Each year, the Earth passes through the debris of a comet called the Swift-Tuttle. This debris is pulled in by earth’s gravity & burns up in our atmosphere. The friction from the heat generated by these tiny dust particles, no larger than the head of a pin or grain of sand, reaching speeds of approximately 45km per second slam into the gases that make up the earth’s atmosphere, causing them to burn up and give off light. Some particles are large enough to leave a glowing trail of ferry like dust called a “contrail”, similar in appearance to a jet trail than can last for several minutes. These meteors are burning up in our atmosphere approximately 80-100km above our heads. For the most part, we are quite safe.

The dust particles come from the comet known as Swift-Tuttle, named after the first 2 people to discover it. The comet leaves a path of debris as it continues in its orbit around the sun every 120-125 years. When earth crosses this debris trail, gravity takes over and the show begins! It is estimated that this debris is about 1000 years old.

If you were to trace back the streak of light to its starting point, you will find it “radiates” from the constellation Perseus.

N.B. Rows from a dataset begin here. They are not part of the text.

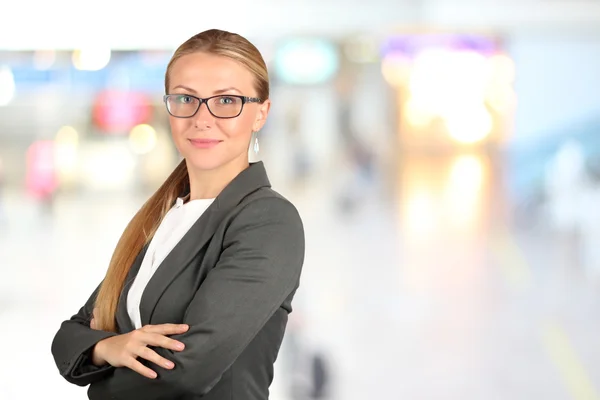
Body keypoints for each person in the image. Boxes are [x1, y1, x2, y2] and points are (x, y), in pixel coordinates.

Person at [51, 29, 305, 400]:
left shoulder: (267, 221)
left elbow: (185, 372)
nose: (202, 118)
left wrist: (98, 379)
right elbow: (68, 337)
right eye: (186, 98)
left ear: (260, 113)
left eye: (226, 101)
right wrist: (109, 348)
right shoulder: (164, 218)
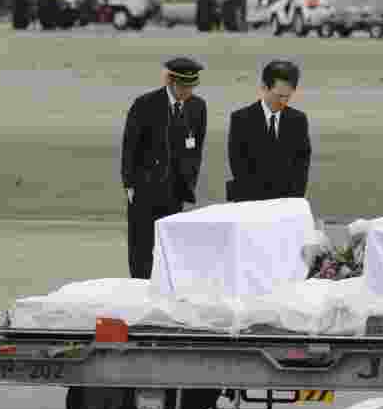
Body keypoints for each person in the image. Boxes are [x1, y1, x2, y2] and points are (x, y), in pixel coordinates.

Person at [121, 57, 207, 279]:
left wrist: (189, 181)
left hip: (175, 190)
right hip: (145, 188)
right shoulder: (145, 104)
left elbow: (196, 149)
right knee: (141, 245)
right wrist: (129, 184)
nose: (187, 92)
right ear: (170, 81)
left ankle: (164, 288)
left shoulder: (197, 107)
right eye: (183, 86)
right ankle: (139, 287)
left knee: (168, 246)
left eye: (191, 86)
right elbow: (130, 146)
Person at [226, 59, 311, 203]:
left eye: (288, 96)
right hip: (251, 201)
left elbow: (301, 165)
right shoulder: (241, 119)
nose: (283, 101)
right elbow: (238, 165)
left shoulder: (298, 120)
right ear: (264, 87)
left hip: (287, 202)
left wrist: (294, 201)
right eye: (279, 96)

This is known as the “radiant”. As the earth turns into the debris trail scooping up these dust particles, much the same as a car driving into a snow storm, you will see more shooting stars after midnight until early morning, as this is when we are ploughing head-on into the thick of the storm.

The rate of falling stars varies from year to year, with the best reported in 1972. There are many differences in meteor counts tallied by different people in different places. The best meteor shower I ever experienced had an amazing peak of approximately 200 for one or 2 brief hours!

For those wanting to delve a bit deeper, meteor counts are also performed using radio signals. When the particles burn up, they excite the hydrogen gas in the atmosphere which then releases a burst of radio waves at a known frequency. A search for more information on google will serve up an endless amount of interesting information for you to peruse through.

The Perseid Meteor Shower runs from about 2 weeks before and after the main peak dates of August 10-12. So keep your eyes on the skies for what is arguably The Greatest Show Off Earth!